* **GOAL OF THE EXERCISE**
Pull out each line of the listing below that contains the string "values".

(Images of plotted data)
*** Begin section ***
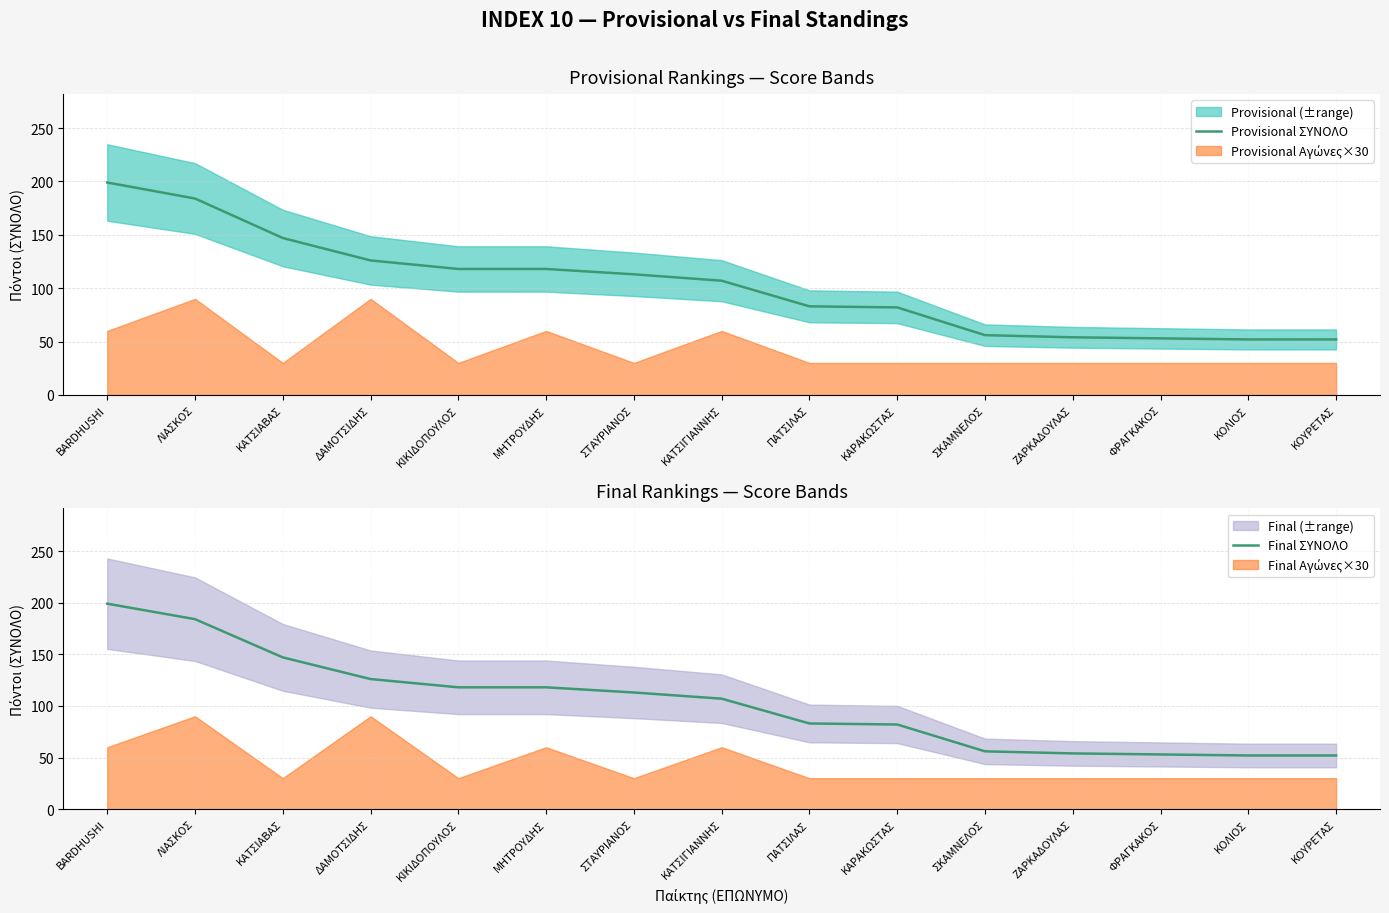

What is the sum of the Provisional ΣΥΝΟΛΟ values at ΚΑΤΣΙΓΙΑΝΝΗΣ and ΦΡΑΓΚΑΚΟΣ?

160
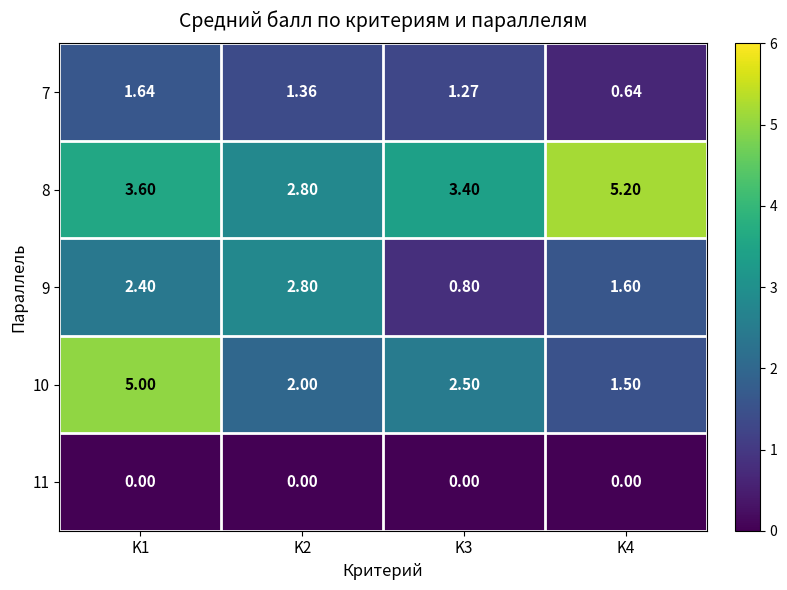

Is the value of 9 at K4 greater than the value of 11 at K3?

Yes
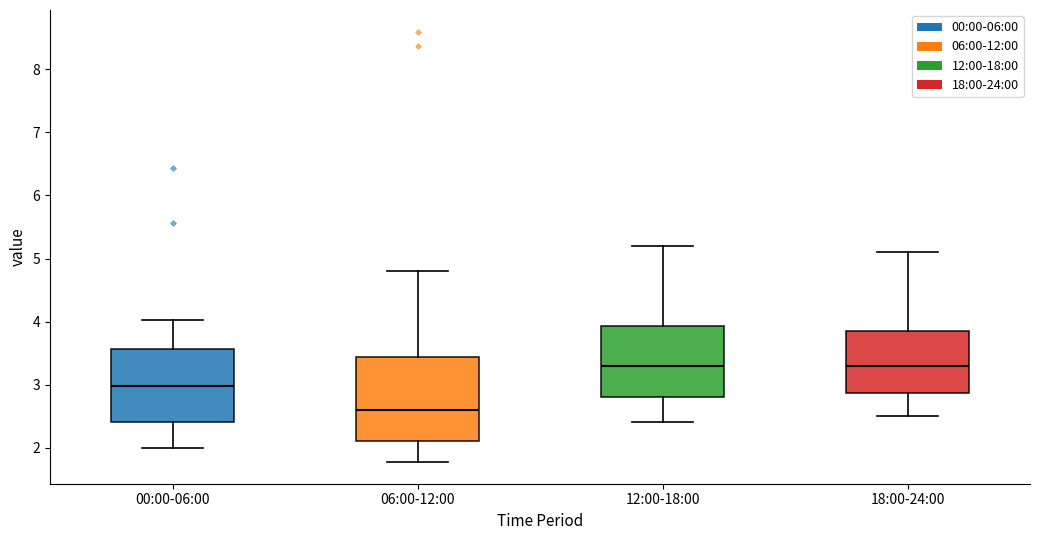

Where does the median line of the box for 06:00-12:00 sit on the y-axis? The values are not printed on the chart, so give them approximately, as read against the axis.

2.6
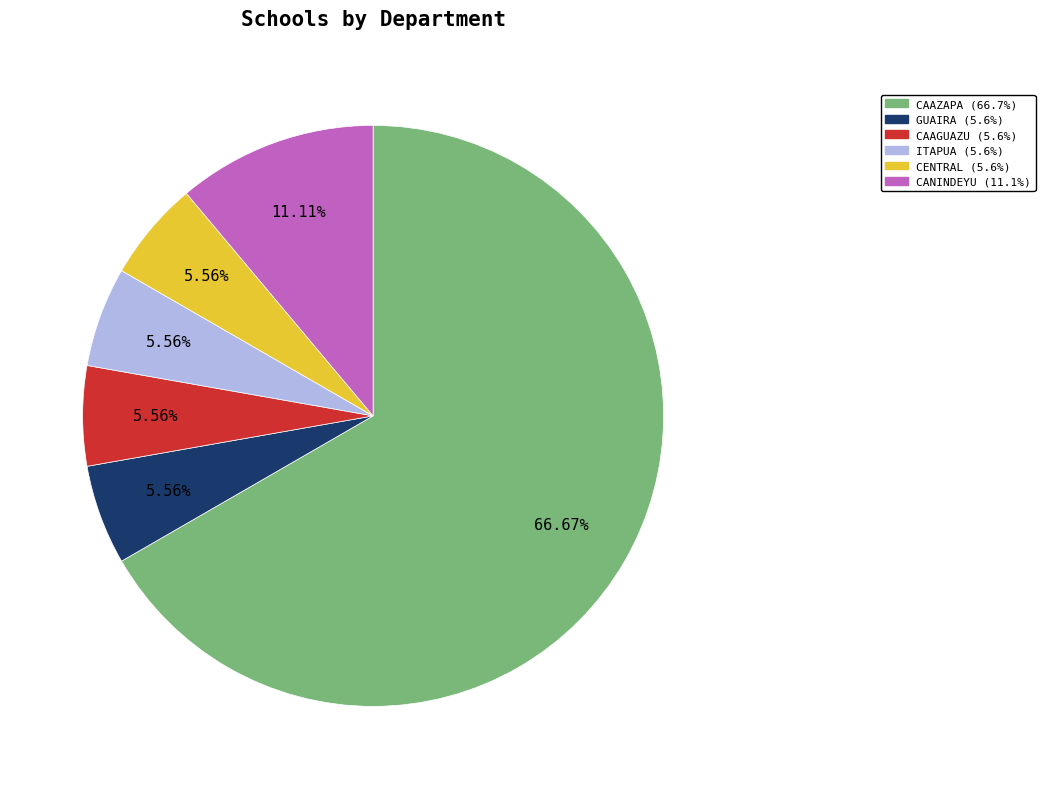

Is there any slice that represents more than half of the pie?

Yes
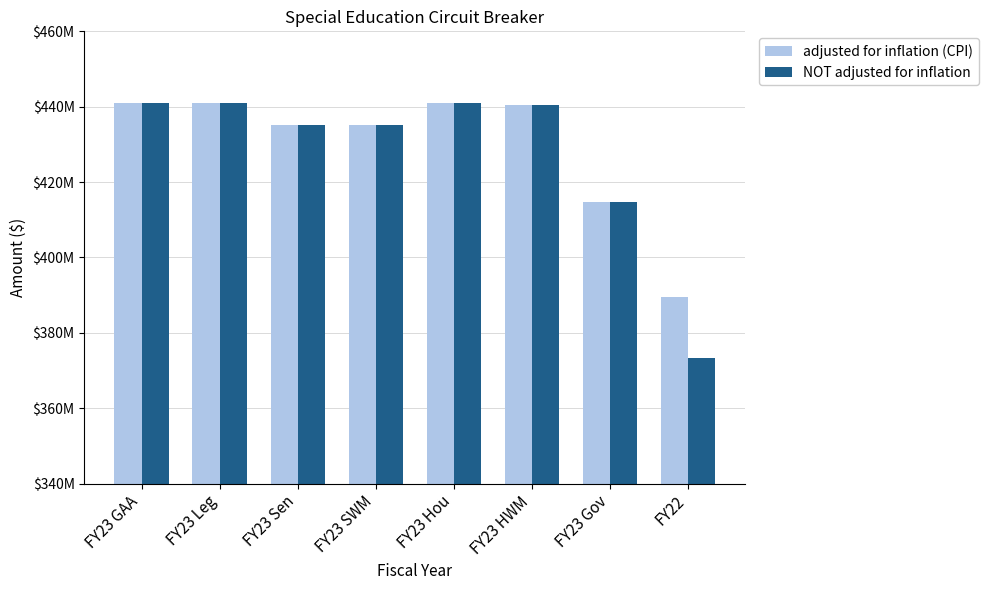

Reading right to left, what are all the values shown in this chart?

adjusted for inflation (CPI): 389485089	414619357	440531605	441031605	435031606	435031606	441031605	441031605
NOT adjusted for inflation: 373333860	414619357	440531605	441031605	435031606	435031606	441031605	441031605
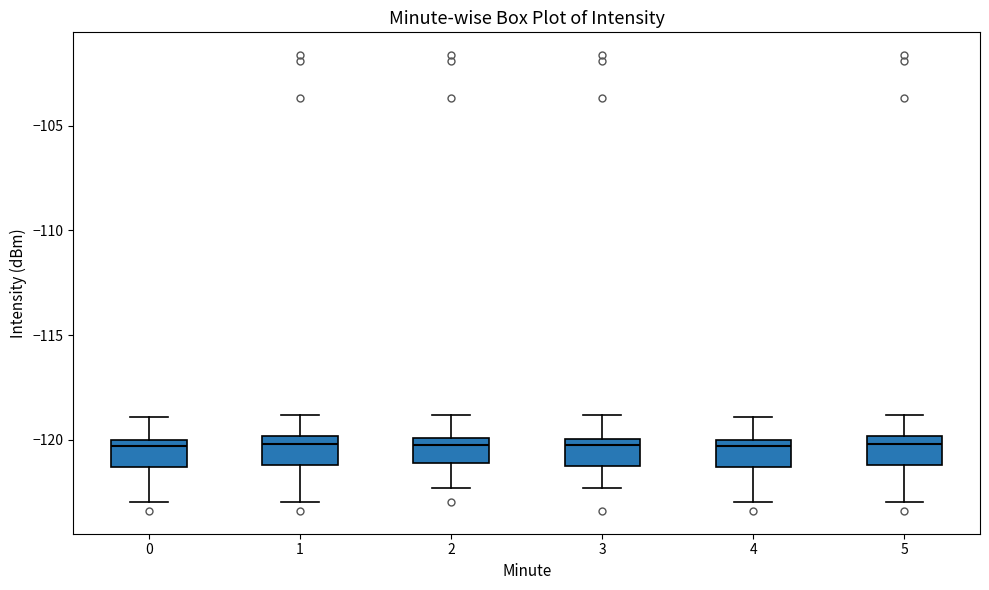

Reading left to right, transcribe this box plot: for each box, give where its median line is, the range the box spans, and where its two whiskers end, as read against the y-axis. The values are not printed on the chart, so give them approximately, as read against the axis.

0: median -120.5, box -121.5 to -120.0, whiskers -123.0 to -119.0
1: median -120.0 (just below the box's upper edge), box -121.0 to -120.0, whiskers -123.0 to -119.0
2: median -120.0 (just below the box's upper edge), box -121.0 to -120.0, whiskers -122.5 to -119.0
3: median -120.5, box -121.5 to -120.0, whiskers -122.5 to -119.0
4: median -120.5, box -121.5 to -120.0, whiskers -123.0 to -119.0
5: median -120.0 (just below the box's upper edge), box -121.0 to -120.0, whiskers -123.0 to -119.0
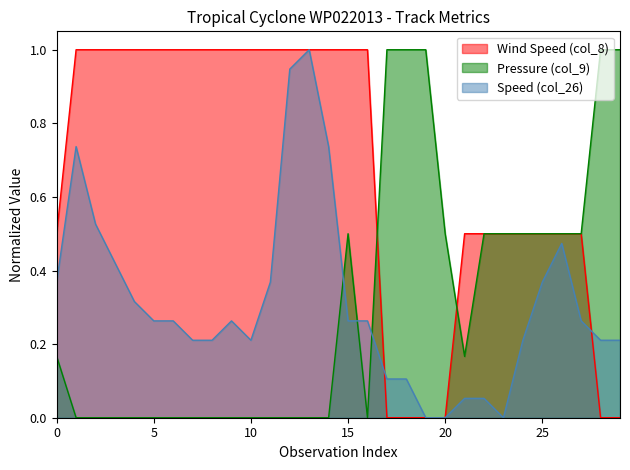

Does the chart have visible grid lines?

No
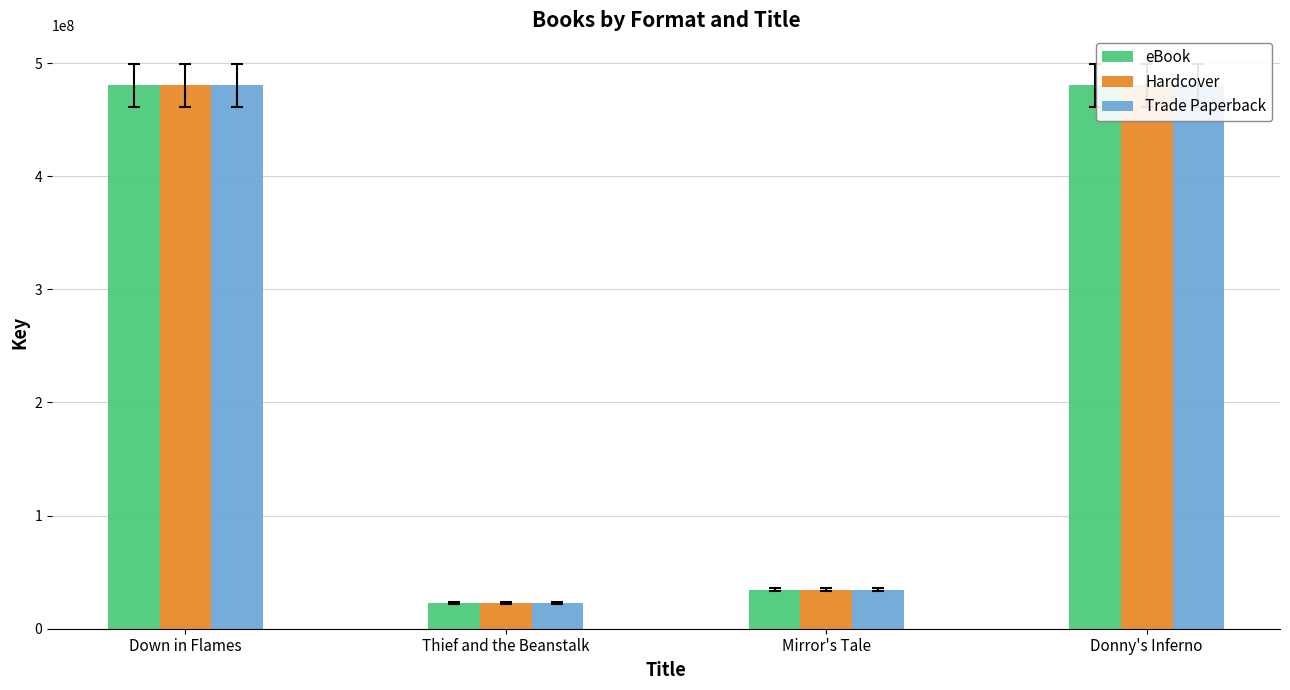

What is the smallest value displayed?

22724651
*** End section ***
* **RESPONSE AREA**
What is the sum of the Provisional ΣΥΝΟΛΟ values at ΚΑΤΣΙΓΙΑΝΝΗΣ and ΦΡΑΓΚΑΚΟΣ?
Where does the median line of the box for 06:00-12:00 sit on the y-axis? The values are not printed on the chart, so give them approximately, as read against the axis.
Reading right to left, what are all the values shown in this chart?
Reading left to right, transcribe this box plot: for each box, give where its median line is, the range the box spans, and where its two whiskers end, as read against the y-axis. The values are not printed on the chart, so give them approximately, as read against the axis.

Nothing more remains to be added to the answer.